### Material for the task
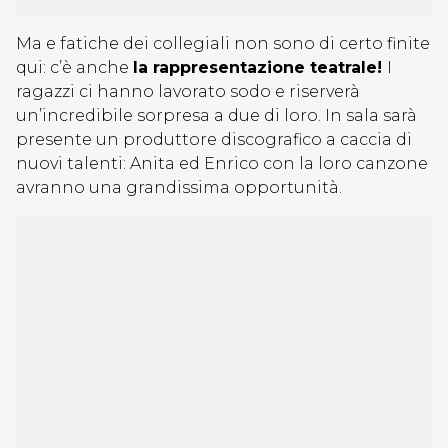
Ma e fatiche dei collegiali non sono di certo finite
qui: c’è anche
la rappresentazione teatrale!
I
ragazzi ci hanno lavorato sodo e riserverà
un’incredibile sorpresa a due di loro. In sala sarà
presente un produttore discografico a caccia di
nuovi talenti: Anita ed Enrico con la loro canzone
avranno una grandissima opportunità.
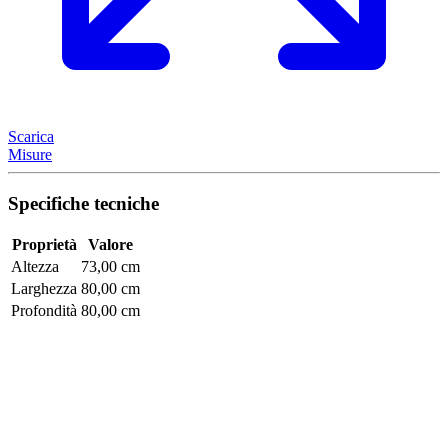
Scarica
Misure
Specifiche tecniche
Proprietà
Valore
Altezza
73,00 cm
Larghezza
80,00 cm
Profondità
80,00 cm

### Request
Repeat exactly the lines from the one holding "un’incredibile sorpresa a" through the last line of the entries, both included; the pictures do not belong in the copy.

### Written response
un’incredibile sorpresa a due di loro. In sala sarà
presente un produttore discografico a caccia di
nuovi talenti: Anita ed Enrico con la loro canzone
avranno una grandissima opportunità.
Scarica
Misure
Specifiche tecniche
Proprietà
Valore
Altezza
73,00 cm
Larghezza
80,00 cm
Profondità
80,00 cm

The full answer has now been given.